Is there any nice pre-defined function to calculate precision, recall and F1 score for multi-class multilabel classification?

I have a multi-class multi-label classification problem where there are 4 classes (happy, laughing, jumping, smiling) and each class can be positive:1 or negative:0. An input can belong to more than one class . So let’s say that for an input x , the actual labels are [1,0,0,1] and the predicted labels are [1,1,0,0]. So how to calculate the precision, recall and f1 score for this fine grained approach? Are there any predefined methods to do this?

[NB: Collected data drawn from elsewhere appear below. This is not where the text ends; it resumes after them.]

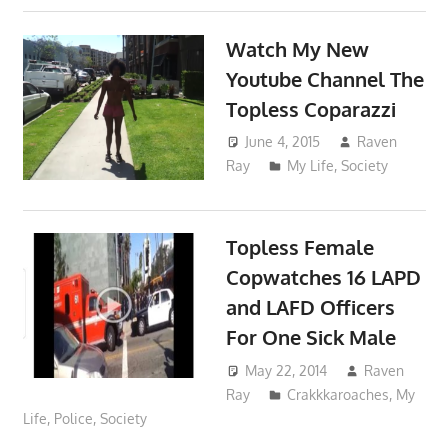
Watch My New
Youtube Channel The
Topless Coparazzi
June 4, 2015
Raven
Ray
My Life
,
Society
Topless Female
Copwatches 16 LAPD
and LAFD Officers
For One Sick Male
May 22, 2014
Raven
Ray
Crakkkaroaches
,
My
Life
,
Police
,
Society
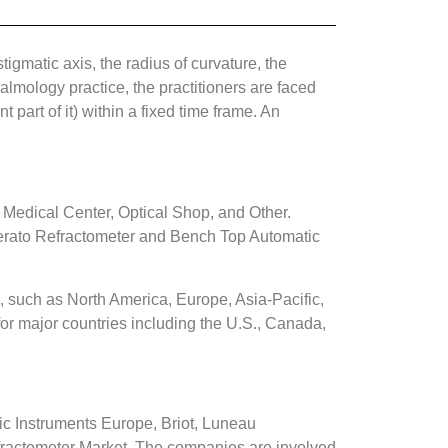
tigmatic axis, the radius of curvature, the
almology practice, the practitioners are faced
 part of it) within a fixed time frame. An
 Medical Center, Optical Shop, and Other.
erato Refractometer and Bench Top Automatic
 such as North America, Europe, Asia-Pacific,
or major countries including the U.S., Canada,
Instruments Europe, Briot, Luneau
fractometer Market. The companies are involved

I found this and changed it slightly to adapt it to your question. Haven’t done any rigorous testing so you should probably do that.

def F1_score(prob, label):
    prob = prob.bool()
    label = label.bool()
    epsilon = 1e-7
    TP = (prob & label).sum().float()
    TN = ((~prob) & (~label)).sum().float()
    FP = (prob & (~label)).sum().float()
    FN = ((~prob) & label).sum().float()
    #accuracy = (TP+TN)/(TP+TN+FP+FN)
    precision = torch.mean(TP / (TP + FP + epsilon))
    recall = torch.mean(TP / (TP + FN + epsilon))
    F2 = 2 * precision * recall / (precision + recall + epsilon)
    return precision, recall, F2

y_true = torch.tensor([[1,0,0,1]])
y_pred = torch.tensor([[1,1,0,0]])
print(F1_score(y_pred, y_true))

Found that PyTorch Lightning does have implementation for precision-recall and f1 score, perhaps you could use that.


Thanks for this. Take note that since you are using sum to sum over the whole tensor, torch.mean would be superfluous as you’d be taking the mean over a single value. You can remove the call to torch.mean for the precision and recall and just compute the single values on their own.